- Official name: Dia da Região Autónoma dos Açores
- Also called: Dia dos Açores
- Observed by: Azores, Portugal
- Type: Regional
- Significance: A celebration of the Azores autonomy, following the Carnation Revolution, the holiday transformed into a historical, cultural and social affirmation of the region
- Celebrations: Military parades, Honours, Concerts
- Date: Pentecost Monday
- 2025 date: 9 June
- 2026 date: 25 May
- 2027 date: 17 May
- 2028 date: 5 June
- Frequency: annual
- Related to: Pentecost

= Azores Day =

Regional holiday in the Azores

Azores Day (Dia dos Açores) is a regional holiday in the Portuguese archipelago of the Azores. It commemorates the establishment of Azorean political autonomy in the Portuguese Constitution, following the Carnation Revolution. The date corresponds to the Festival of the Holy Spirit, a celebration based in the archipelago's religious and cultural history, held on the Sunday of Pentecost, a movable public holiday observed only in the archipelago of the Azores.

==History==
It had its base in other attempts to implement a level of autonomy, like the 19th century decree of 2 March 1895.

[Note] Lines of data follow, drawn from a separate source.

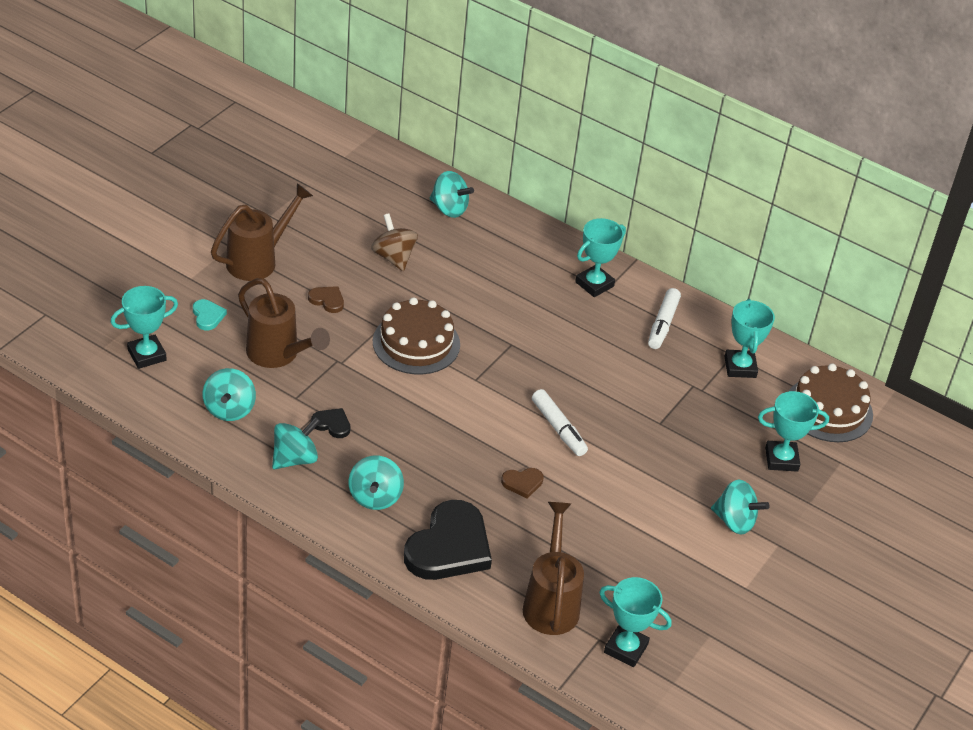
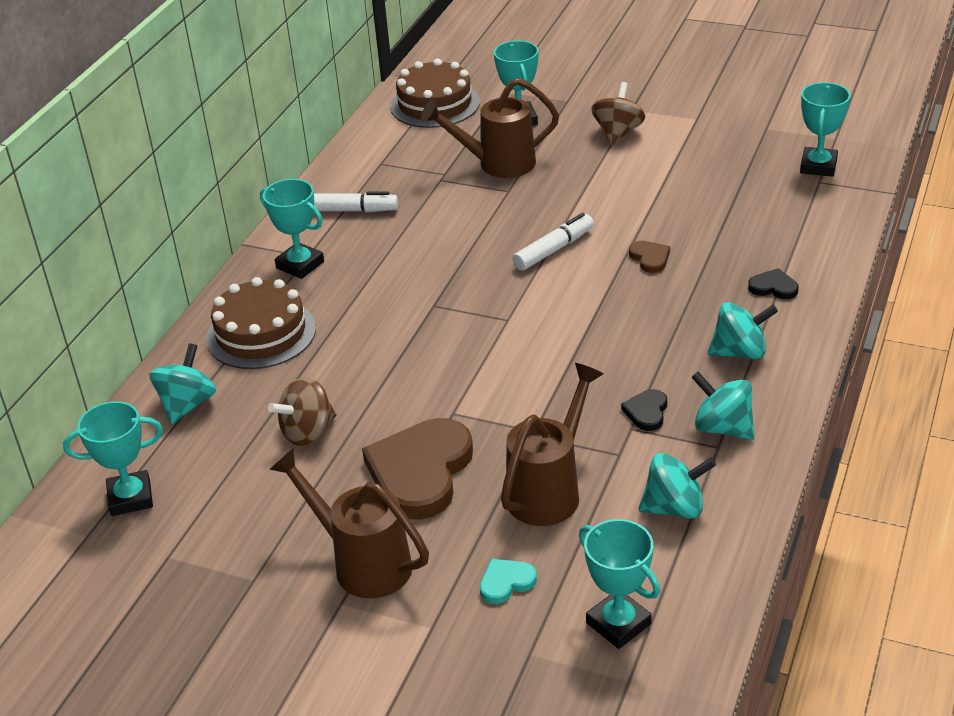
camera: 95 degrees left, 5 degrees down
brown heart [308,286,344,313] -> brown heart [362,418,473,520], size x2.29
brown cake [373,297,460,374] -> brown cake moved to [206,277,316,369]
black heart [404,500,492,580] -> black heart [748,268,799,299], size x0.44
brown watering can [523,502,584,635] -> brown watering can moved to [421,78,559,178]
turquoise spinning top [711,480,770,535] -> brown spinning top [591,82,645,146]
turquoise trophy [724,299,775,378] -> turquoise trophy moved to [63,401,163,516]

It was in June 1976 that the regional elections installed the first Legislature of the Azores, followed by the installation of a Government for the region, and later direct universal local authority elections in December.

At the state level, the Day of the Azores corresponds to Dia de Portugal, de Camões e das Comunidades Portuguesas (Portugal Day), which was instituted by Portuguese decrees 51/92 (11 April 1992), 39B/78 (2 March 1978) and 80/77 (4 March 1977). The day, instituted within the Third Portuguese Republic, does not correspond to the Portugal's creation: some suggest that the day was 24 June 1128, the day that Afonso Henriques defeated his adversaries in Guimarães, while another thesis supported 24 July 1137, when this nobleman defeated the Moors at the Battle of Ourique.

The Day of the Azores, designated to the Dia da Região Autónoma dos Açores (Day of the Autonomous Region of the Azores), corresponds to the Monday of the Holy Spirit, held annually on 16 May. It was legislated by the government of Mota Amaral on 21 August 1980, under Regional Decree 13/89/A. At the original celebrations, apart from representatives of the government, the President of the Regional Legislature, Álvaro Monjardino and Minister of the Republic Henrique Horta were in attendance.

The preamble of the regional law justifies the institution of this day as both historic and based on the sentiments of Azoreans worldwide:

Comprised [sic] small communities, isolated for centuries, the Azores and kept cults, popular practices deeply and totally rooted in everyday life and distinctly Portuguese origin. Perhaps the most significant of them all will be the celebration of the Holy Spirit – that intertwine of the noblest Christian traditions with the celebration of spring, of life, of solidarity and Hope – whose vitality celebration extends naturally to all Azorean cores around the world. The celebrations [of the Holy Spirit] are spontaneous, as vivid and intense as the nature of things, they impose an inevitable rest on the first business day that follows them. Because they are the most popular days of rest and recreation throughout the region, it is fair to consecrate [this day] as an affirmation of Azorean identity, of their philosophy of life and its regional unity – the base and justification of political autonomy to them recognized and proudly exercise.

==Commemorations==
Over time, the original context of Azores Day has changed from a commemoration of a "Day of Autonomy" to one based on the celebration of the political, religious, traditional and historic context of the Azores within Portugal. Political quarrels between the Azores and the national government are usually highlighted during these celebrations, with political commentaries made by the President of the Regional Government.

The Regional Government has traditionally held official celebrations on each island of the Azores since 1980. In 1997, Azores Day was marked in Ponta Delgada, with the solemn opening of the Galeria dos Autonomistas (Autonomists' Gallery), in the Palace of Conceição (seat of the Regional Government). After this date, the celebrations marking the Day of the Azores, which since 2006 had already been marked with bestowing honours to illustrious Azoreans, began to occur on the various islands of the archipelago and Azorean communities abroad: Angra do Heroísmo (1998); Horta (1999 and 2006); Santa Cruz das Flores (2000); Fall River, Massachusetts, United States (2001); Ribeira Grande (2002); Ponta Delgada (2003); Santa Cruz da Graciosa (2004); Vila do Porto (2005); São Roque do Pico (2007); Velas (2008); Toronto, Ontario, Canada (2009); Vila do Corvo (2010); Praia da Vitória (2011) and Povoação (2012). During the celebration in Povoação, 47 honours (merit and recognition) were bestowed to Azoreans or Luso-descendents in the fields of industry, commerce, and agriculture.